NEW! Online Simulation based Learning with SIM.JS
SIM.JS is a library for modeling discrete time event systems:
- The library provides constructs to create Entities which are the active actors in the system and encapsulates the state and logic of components in a system.
- The entities contend for resources, which can be Facilities (services that are requested by entities; supports FIFO, LIFO with preemption and Processor Sharing service disciplines), Buffers (resources that can store finite amount of tokens) and Stores (resources that can store JavaScript objects).
- The entities communicate by waiting on Events or by sending Messages.
- Statistics recording and analysis is provided by Data Series Statistics (collection of discrete, time-independent observations), Time Series Statistics (collection of discrete, time-dependent observations) and Population Statistics (the behavior of population growth and decline).
- SIM.JS also provides a random number generation library to generate seeded random variates from various distributions, including uniform, exponential, normal, gamma, pareto and others.

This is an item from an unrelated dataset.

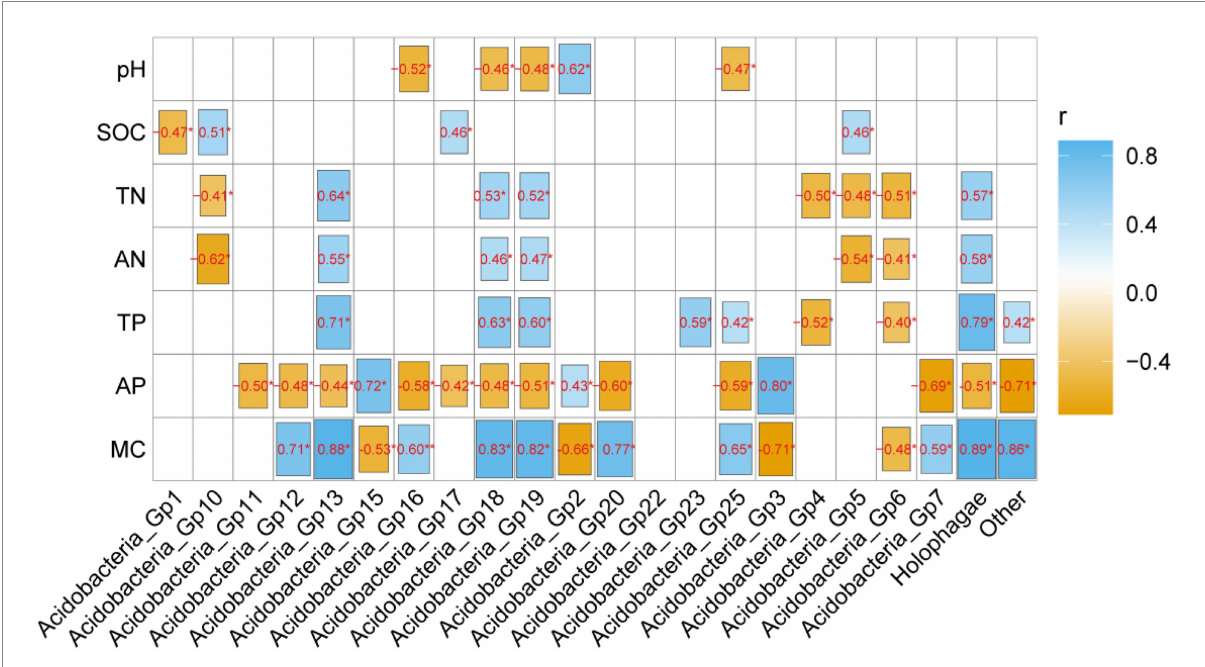
FIGURE 4 The correlation analysis of soil physicochemical properties and Acidobacterial subgroups. Blue colors indicate positive and yellow colors negative correlations. *, **, and*** mean 0.05, 0.01, and 0.001 levels,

SIM.JS is written in *idiomatic* JavaScript. The library is written in event-based design paradigm: the changes in system states are notified via callback functions (why not process-based?). The design takes advantage of the powerful feature sets of JavaScript: prototype based inheritance, first-class functions, closures, anonymous functions, runtime object modifications and so on. Of course, a knowledge of these principles is not required (a lot of this behind the scenes), but we do certainly hope that using SIM.JS will be pleasurable experience for the amateur as well as the experienced practitioners of JavaScript.
SIM.JS is free, open source and licensed under LGPL.
Why Javascript?
- The authors of this library are passionate about Discrete Event Simulations, and hope to see its widespread use in education as well as everyday applications. The authors also believe that in this era of Web 2.0, web-based applications are the best way to reach people. Which is why they concluded that there is a need for a Web enabled simulation engine.
- These days when one can boot linux with JavaScript, play Doom, run myriad of productivity applications on the Web, we ask – why not simulations? (And we say its about time!)